TITLE:
Interactive Effects of API Gravity and Storage Geometry on Short-Term Volume Retention of Selected Polar and Nonpolar Organic Liquids
AUTHORS:
Gideon Mudiaga Efetobor, Idongesit Effiong Ekpo, Ikodia Orji, Achugasim Ozioma, Pereware Adowei
KEYWORDS:
API Gravity, Storage Geometry, Polarity, Organic Liquid, Evaporation
JOURNAL NAME:
Journal of Materials Science and Chemical Engineering,
Vol.14 No.6,
June
25,
2026
ABSTRACT: The interactive effects of API gravity and storage geometry on the volume retention of selected polar and nonpolar organic liquids (ethanol, methanol, low-molecular-weight crude oil [LCO], and natural gas liquids [NGL]) were investigated in this study over 7 days of evaporative storage. The storage systems used for monitoring the process were shaped into five different geometries (horizontally cylindrical, vertically cylindrical, cuboidal, spherical, and conical), and the liquids used in this study were characterized by API gravity, dipole moment, standard enthalpy of vaporization, vapor pressure, and interfacial evaporation descriptors. The results showed that liquid retention was governed by a competitive interplay among volatility, cohesive intermolecular attraction, gas-phase mass transfer, and vessel geometry. The consistent poor retention of NGL was attributed to its high API gravity, low effective cohesive energy, and very high vapor pressure. At the same time, ethanol and LCO exhibited the highest retention due to their lower volatility and greater resistance to evaporation.
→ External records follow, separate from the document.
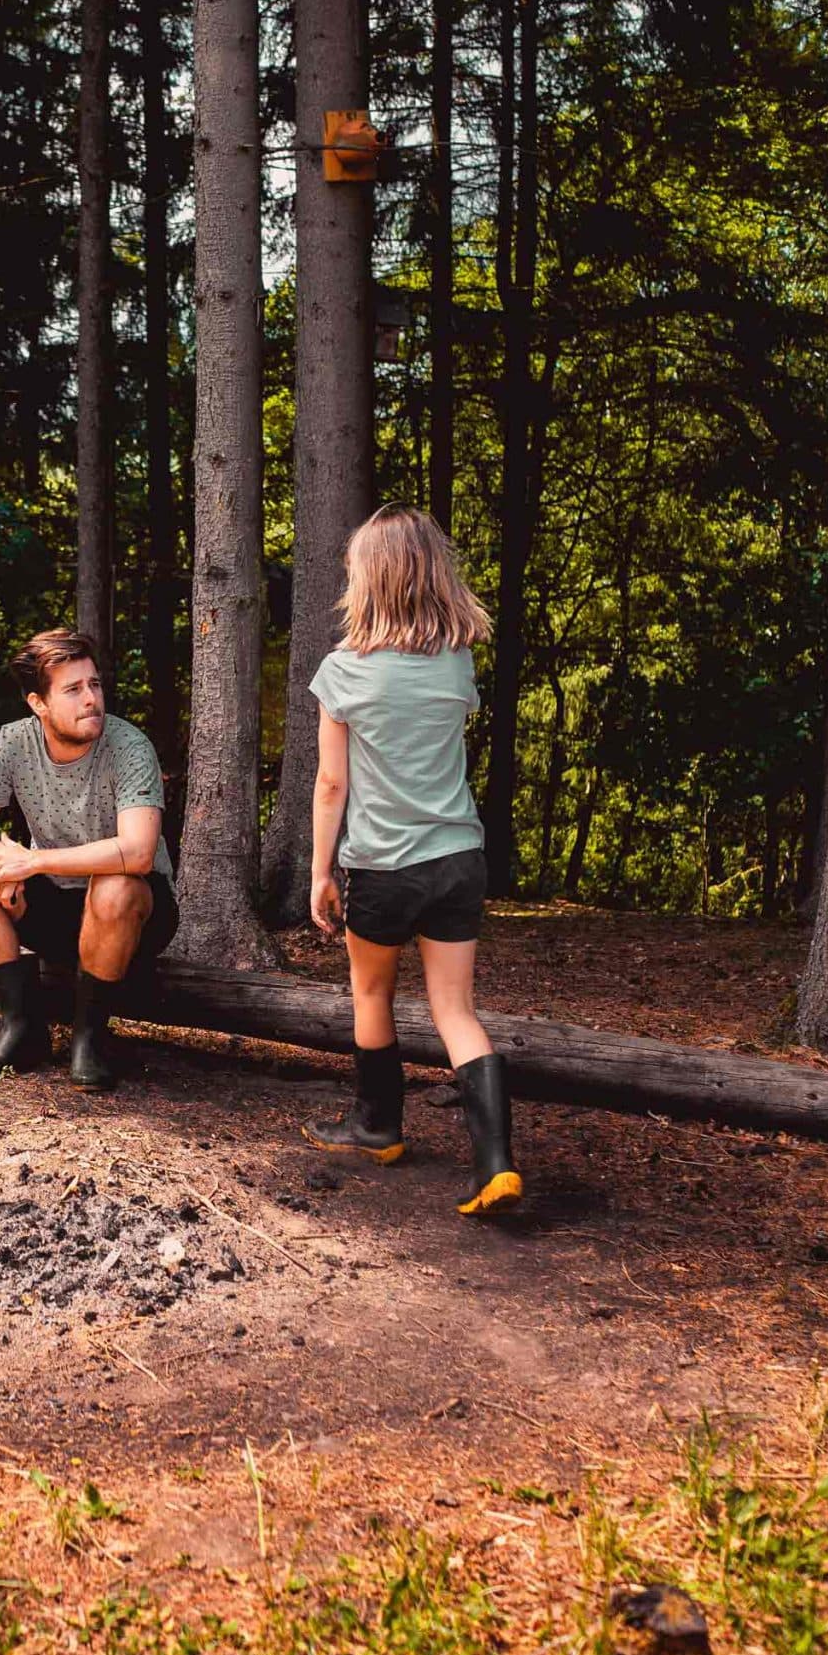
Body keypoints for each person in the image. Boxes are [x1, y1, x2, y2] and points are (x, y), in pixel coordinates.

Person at [302, 505, 520, 1216]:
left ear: (370, 579)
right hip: (458, 859)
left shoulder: (344, 671)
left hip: (383, 867)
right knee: (456, 1009)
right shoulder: (458, 662)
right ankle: (495, 1166)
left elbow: (332, 782)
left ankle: (378, 1127)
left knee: (372, 996)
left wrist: (320, 871)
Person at [0, 629, 177, 1091]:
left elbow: (137, 850)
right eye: (73, 689)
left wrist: (32, 862)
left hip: (134, 913)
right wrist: (3, 860)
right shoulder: (13, 743)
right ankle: (23, 1028)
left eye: (94, 684)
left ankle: (90, 1039)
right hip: (52, 906)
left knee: (116, 881)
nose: (91, 699)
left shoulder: (128, 746)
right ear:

The polar compounds showed that ethanol retained more volume than methanol. However, both compounds have a close range of API gravities and dipole moments, indicating that the enthalpy of vaporization and vapor pressure were more decisive than polarity alone. The role of geometry was enormous as the conical vessel had the highest cumulative retention, while the spherical vessel had the least. Therefore, short-term storage losses are controlled not by API gravity alone, but by the combined effects of thermodynamic properties and storage geometry, with clear implications for reducing evaporation losses and for storage design in the process industries.